From 2014 to 2019, the maritime GDP grew by 4.2%. That was actually higher than the average total U.S. GDP growth percentage. In the New Blue Economy, improved data collection, analysis, and information sharing are needed to grow commerce and address societal issues like climate change.   

NOAA says the New Blue Economy will require bolstering established areas of the current Blue Economy. Energy generation, coastal community resilience, and equitable access to ocean data will be necessary to make real differences. These efforts include protecting freshwater areas like the Great Lakes, as any large body of water used for maritime commerce will benefit from new empirical data. 

There are several sectors where scientific research can power changes for the evolution of transoceanic business and policy.

Photo Courtesy Todd Cravens

Data Gathering Endeavors 

One area harvesting date is whale conservation. Whales play a vital role in ocean ecosystems, including sequestering carbon. However, mammals are prone to injury when they strike the hulls of freighters. Sadly, some of these collisions can be fatal. 

The Benioff Ocean Science Laboratory’s WhaleSafe project helps supply ship captains with data about where whales populate to cut down on casualties. Acoustic and visual graphs that pinpoint whale locations are provided to mariners, with the hope of reducing collisions and helping the Coast Guard signal freighters about whale spottings.

Photo Courtesy Jeremy Bishop

Another significant research undertaking is mapping the seafloor. A multinational joint venture is taking up the helm in this expansive mapping project. Seabed 2030 aims to uncover the mysteries of the world’s ocean floor — the least explored part of Earth. 

According to the World Economic Forum, as of November 2022, the data collected from the seabed have led to 23.4% more knowledge of the ocean floor, compared to 6% in prior years.

Seabed 2030 says the projection so far for 2023 is 24.9%. Having a strong, accessible ocean floor map allows for greater management, and better decisions surrounding climate change mitigation, natural disaster preparation, and fishing management can be made. 

Funding Innovations At Sea

The Department of Energy (DOE) has its own initiative to improve the blue economy. Launched in 2019, “Powering the Blue Economy” sees the DOE incentivize maritime commerce innovations

Administered through the Water Power Technologies Office, funds are provided through competitions to businesses developing these solutions.
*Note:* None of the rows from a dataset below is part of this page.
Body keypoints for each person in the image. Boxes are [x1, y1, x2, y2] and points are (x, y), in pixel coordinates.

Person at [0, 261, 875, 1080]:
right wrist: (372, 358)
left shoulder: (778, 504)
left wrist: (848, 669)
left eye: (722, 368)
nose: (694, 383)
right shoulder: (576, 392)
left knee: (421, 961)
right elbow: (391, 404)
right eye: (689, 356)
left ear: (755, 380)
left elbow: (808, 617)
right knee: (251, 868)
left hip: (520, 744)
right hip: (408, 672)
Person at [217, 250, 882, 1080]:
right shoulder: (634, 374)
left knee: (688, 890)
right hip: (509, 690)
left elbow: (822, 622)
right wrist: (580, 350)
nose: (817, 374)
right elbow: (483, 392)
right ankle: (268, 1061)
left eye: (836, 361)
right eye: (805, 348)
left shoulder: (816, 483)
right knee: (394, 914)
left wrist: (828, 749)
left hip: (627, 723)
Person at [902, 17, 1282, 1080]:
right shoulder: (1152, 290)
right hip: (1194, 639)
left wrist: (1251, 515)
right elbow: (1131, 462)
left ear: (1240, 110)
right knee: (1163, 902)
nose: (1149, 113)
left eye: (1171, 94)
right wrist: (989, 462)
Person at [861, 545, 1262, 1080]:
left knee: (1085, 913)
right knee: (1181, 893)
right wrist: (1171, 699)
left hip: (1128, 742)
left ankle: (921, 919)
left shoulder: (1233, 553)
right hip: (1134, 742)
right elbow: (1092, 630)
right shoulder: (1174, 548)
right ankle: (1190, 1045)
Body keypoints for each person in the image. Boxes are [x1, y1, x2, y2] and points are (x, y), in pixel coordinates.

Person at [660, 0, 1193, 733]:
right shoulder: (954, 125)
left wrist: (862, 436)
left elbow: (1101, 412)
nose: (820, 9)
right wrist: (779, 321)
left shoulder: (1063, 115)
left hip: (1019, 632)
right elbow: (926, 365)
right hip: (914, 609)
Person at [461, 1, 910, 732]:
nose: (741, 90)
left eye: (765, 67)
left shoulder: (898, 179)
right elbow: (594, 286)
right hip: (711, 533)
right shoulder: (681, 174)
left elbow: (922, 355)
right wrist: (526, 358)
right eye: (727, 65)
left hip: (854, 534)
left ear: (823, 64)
Some areas the DOE is looking to improve are water desalination, offshore renewable energy, and invigorating coastal community economies. 

Video Courtesy U.S. Department of Energy

To boost social equity involvement and increase new ideas, organizations like the World Economic Forum’s Ocean Action Agenda (Friends of Ocean Action) have gotten creative. It launched the Uplink Ocean Data Challenge in May 2022 “to help match problems to solutions and accelerate our path to sustainability.”

The challenge called on startups and social enterprises to contribute marine data to further research on ocean conservation and advocate for sustainability in the blue economy. Twenty-six submissions were made, and 11 winners were announced in January. The winning projects ranged from sensors for commercial fishing gear to artificial intelligence used to map and reduce marine litter. 

The New Blue Economy relies on equitable, scientifically-inclined decisions gathered through proper analysis and collaboration. It calls for all hands on deck to meet the call for sustainable oceans, propelling economic growth and a cleaner climate.